- LISTED RECORDS:
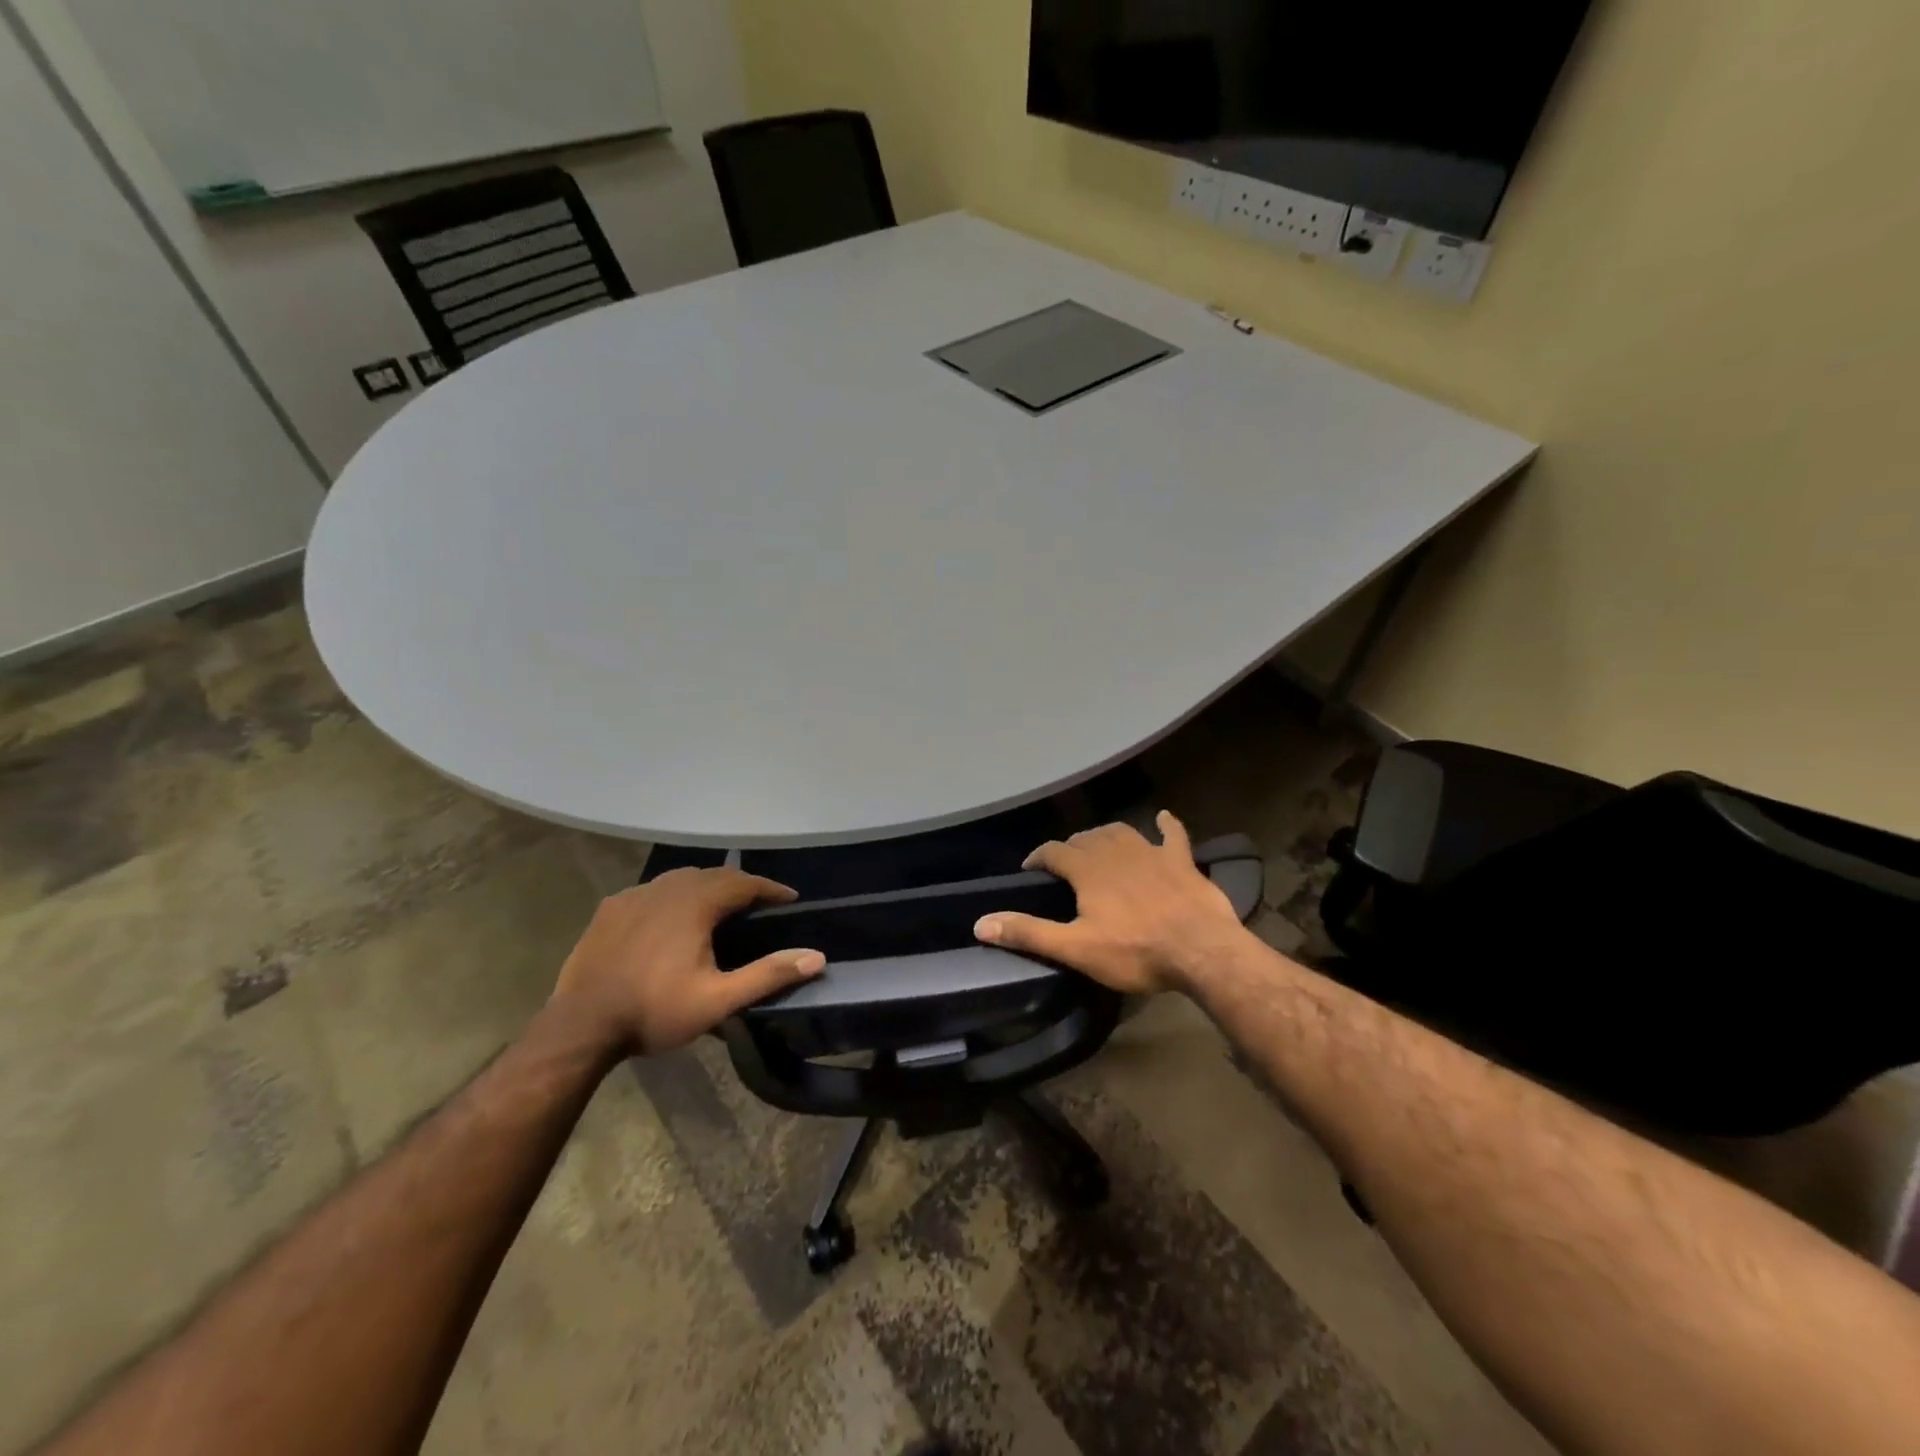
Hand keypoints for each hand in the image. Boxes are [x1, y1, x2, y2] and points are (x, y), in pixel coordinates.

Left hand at [552, 867, 823, 1054]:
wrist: (580, 1026)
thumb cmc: (653, 1011)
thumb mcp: (718, 1000)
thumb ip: (768, 975)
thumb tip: (817, 957)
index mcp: (695, 903)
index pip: (744, 883)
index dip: (770, 889)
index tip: (790, 898)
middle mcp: (666, 888)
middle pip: (713, 875)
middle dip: (740, 885)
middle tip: (759, 903)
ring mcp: (634, 895)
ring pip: (680, 878)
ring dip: (705, 886)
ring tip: (718, 905)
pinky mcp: (610, 909)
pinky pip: (651, 890)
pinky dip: (672, 896)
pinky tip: (670, 916)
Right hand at [974, 811, 1249, 994]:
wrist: (1202, 951)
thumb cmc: (1135, 951)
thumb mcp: (1075, 948)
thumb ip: (1028, 932)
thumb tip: (980, 923)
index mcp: (1088, 869)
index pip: (1053, 852)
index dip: (1038, 858)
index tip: (1030, 869)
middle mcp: (1116, 851)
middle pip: (1085, 838)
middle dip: (1070, 848)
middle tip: (1064, 866)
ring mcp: (1151, 852)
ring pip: (1121, 832)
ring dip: (1105, 835)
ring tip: (1097, 845)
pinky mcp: (1182, 861)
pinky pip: (1173, 835)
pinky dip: (1166, 825)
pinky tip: (1162, 818)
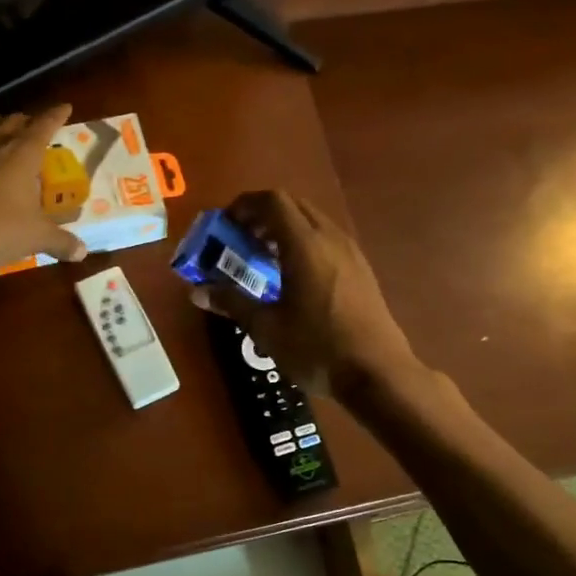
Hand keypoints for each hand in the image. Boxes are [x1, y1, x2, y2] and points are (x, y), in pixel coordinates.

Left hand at [0, 105, 87, 272]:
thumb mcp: (36, 238)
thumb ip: (61, 242)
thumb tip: (82, 252)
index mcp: (22, 152)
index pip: (45, 124)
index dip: (57, 115)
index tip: (66, 107)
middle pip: (13, 121)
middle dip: (26, 122)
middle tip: (34, 129)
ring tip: (3, 135)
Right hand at [187, 190, 418, 397]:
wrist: (378, 374)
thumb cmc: (317, 348)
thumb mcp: (267, 328)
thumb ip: (232, 302)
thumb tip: (197, 291)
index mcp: (305, 244)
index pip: (272, 201)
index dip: (244, 205)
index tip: (224, 225)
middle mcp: (330, 238)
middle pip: (293, 206)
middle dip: (262, 216)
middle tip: (240, 241)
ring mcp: (351, 253)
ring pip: (312, 222)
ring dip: (284, 230)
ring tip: (263, 259)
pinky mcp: (361, 270)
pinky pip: (327, 240)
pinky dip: (304, 244)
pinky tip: (293, 278)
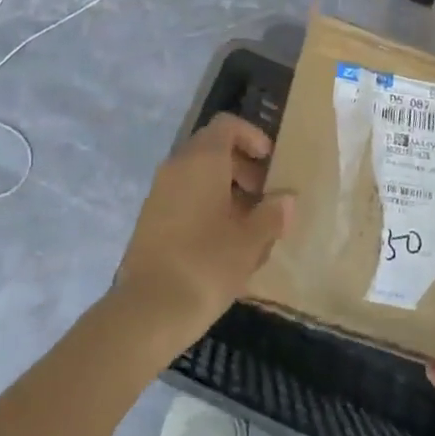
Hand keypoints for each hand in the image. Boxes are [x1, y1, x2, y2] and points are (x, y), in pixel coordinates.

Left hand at [112, 114, 293, 350]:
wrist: (148, 311)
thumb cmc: (206, 264)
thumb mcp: (250, 241)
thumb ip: (272, 215)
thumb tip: (286, 199)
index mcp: (202, 159)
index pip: (227, 125)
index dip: (251, 136)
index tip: (270, 162)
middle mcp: (177, 165)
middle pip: (212, 148)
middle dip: (242, 167)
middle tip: (264, 196)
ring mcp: (159, 191)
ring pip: (197, 175)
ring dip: (225, 190)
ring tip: (248, 225)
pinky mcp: (150, 218)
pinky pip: (183, 197)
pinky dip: (205, 206)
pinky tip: (222, 243)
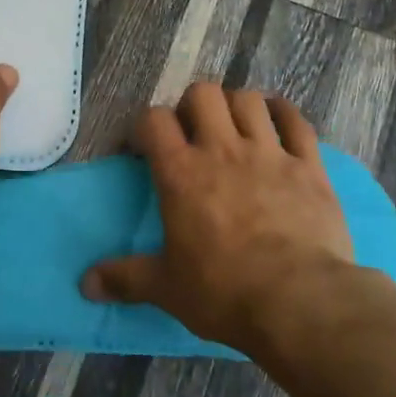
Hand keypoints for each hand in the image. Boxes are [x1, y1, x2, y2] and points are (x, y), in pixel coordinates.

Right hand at [81, 82, 354, 353]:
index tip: (144, 148)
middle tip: (192, 134)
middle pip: (203, 94)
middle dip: (193, 106)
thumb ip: (125, 279)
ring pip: (248, 100)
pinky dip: (284, 114)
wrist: (299, 302)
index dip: (145, 127)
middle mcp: (222, 150)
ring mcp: (269, 153)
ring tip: (234, 128)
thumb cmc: (224, 292)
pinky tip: (278, 120)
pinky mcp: (308, 166)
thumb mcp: (166, 288)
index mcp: (181, 173)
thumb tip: (86, 285)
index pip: (153, 120)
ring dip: (236, 107)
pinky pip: (296, 121)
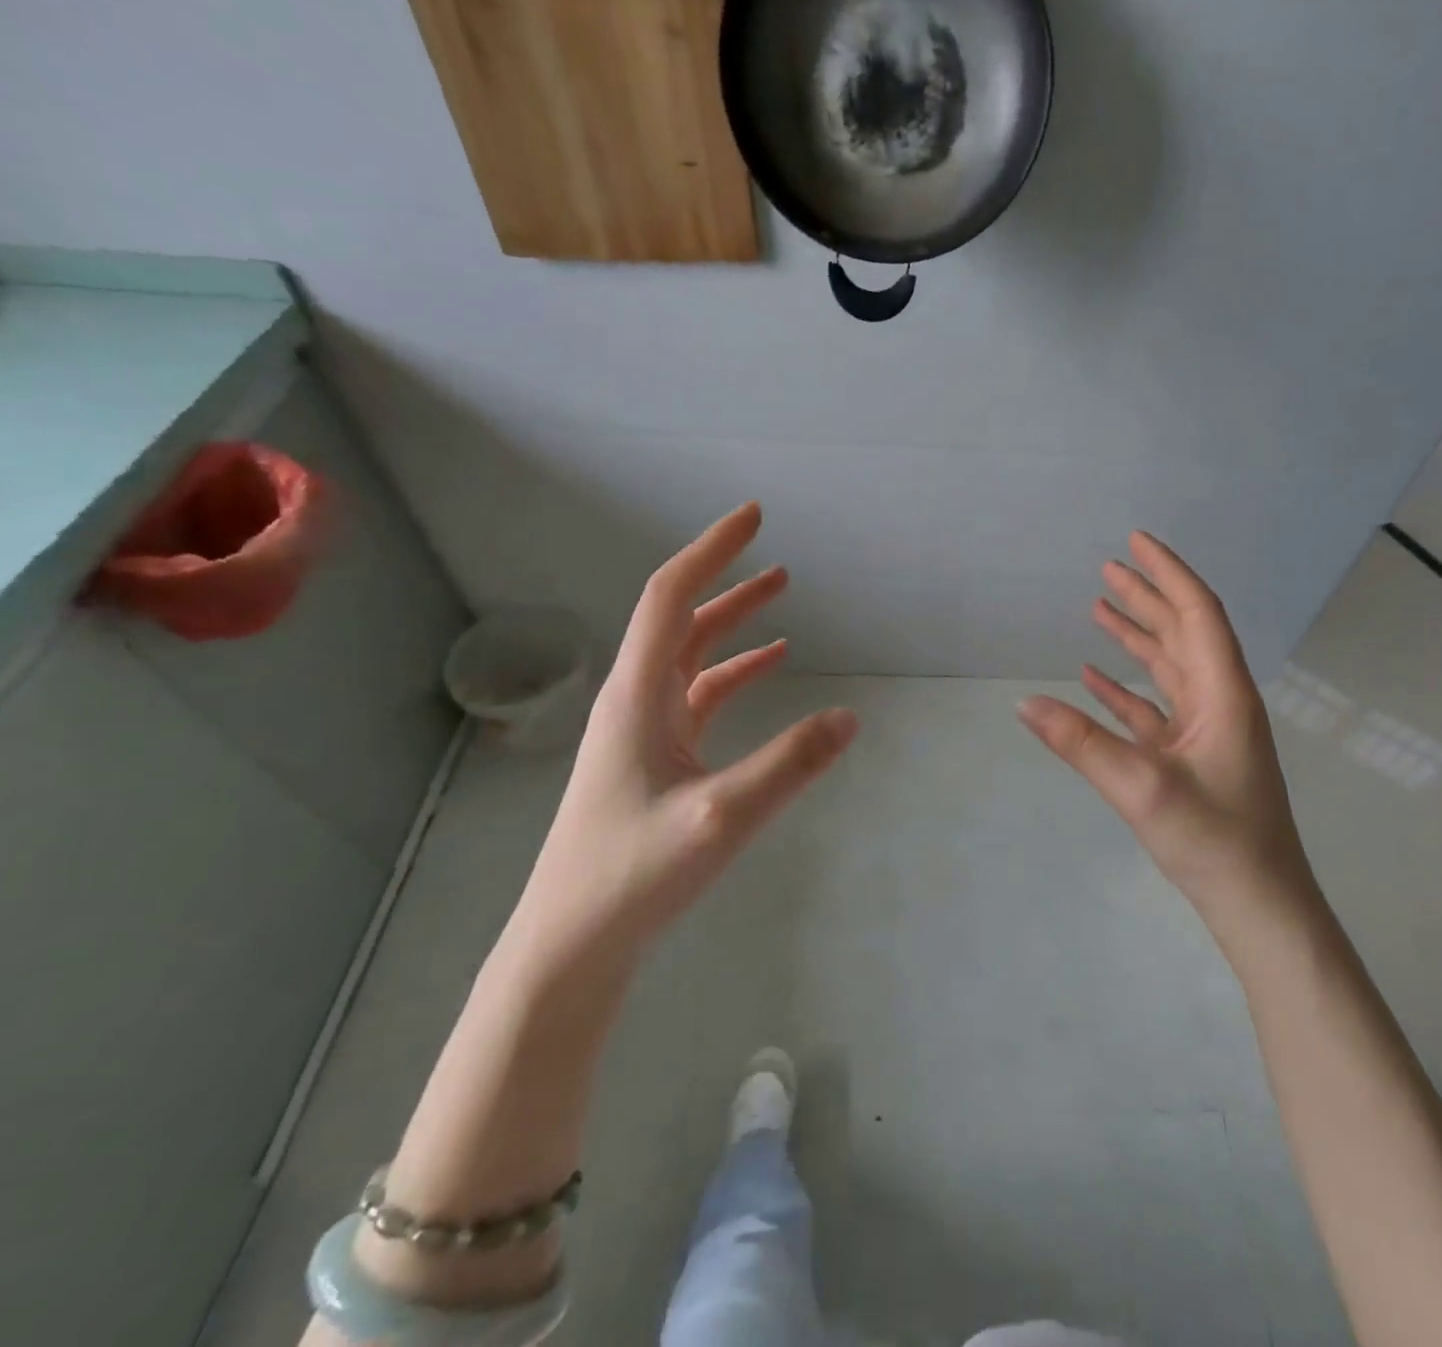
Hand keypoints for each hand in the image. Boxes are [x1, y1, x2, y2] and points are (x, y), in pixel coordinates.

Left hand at [526, 503, 856, 952]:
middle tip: (776, 555)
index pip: (671, 597)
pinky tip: (768, 670)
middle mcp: (636, 701)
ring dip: (734, 624)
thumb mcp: (721, 817)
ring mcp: (643, 732)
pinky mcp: (654, 760)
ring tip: (781, 596)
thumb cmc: (631, 874)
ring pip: (692, 657)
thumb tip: (850, 717)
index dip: (711, 550)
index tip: (753, 517)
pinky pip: (700, 698)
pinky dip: (735, 674)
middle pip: (682, 620)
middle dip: (729, 581)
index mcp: (637, 695)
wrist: (570, 944)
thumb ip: (790, 765)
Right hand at [1018, 531, 1313, 925]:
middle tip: (1108, 567)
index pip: (1196, 614)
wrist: (1258, 904)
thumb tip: (1024, 703)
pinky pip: (1154, 707)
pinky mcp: (1191, 757)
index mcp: (1222, 693)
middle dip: (1147, 596)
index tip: (1136, 542)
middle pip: (1181, 632)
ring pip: (1168, 667)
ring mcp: (1206, 730)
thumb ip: (1082, 743)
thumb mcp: (1142, 789)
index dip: (1168, 574)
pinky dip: (1126, 688)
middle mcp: (1218, 701)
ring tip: (1099, 606)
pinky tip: (1095, 677)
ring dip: (1136, 636)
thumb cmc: (1215, 840)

- EXERCISE: Give again, exactly as written above, each line from the one that has "pinky dip: (205, 206)" to the one that has "index dip: (145, 127)", both included; omit the pictures.

- SOLUTION FOR THIS EXERCISE:
pinky dip: (205, 206)
pinky tip: (222, 243)
Hand keypoints for each hand in the image. Boxes are [x1, y1, x2, y2] and points are (x, y), in pixel coordinates.

Right hand at [81, 82, 354, 353]:
index tip: (144, 148)
middle tip: (192, 134)
middle pip: (203, 94)
middle dip: (193, 106)
thumb ip: (125, 279)
ring pip: (248, 100)
pinky dip: (284, 114)
wrist: (299, 302)
index dip: (145, 127)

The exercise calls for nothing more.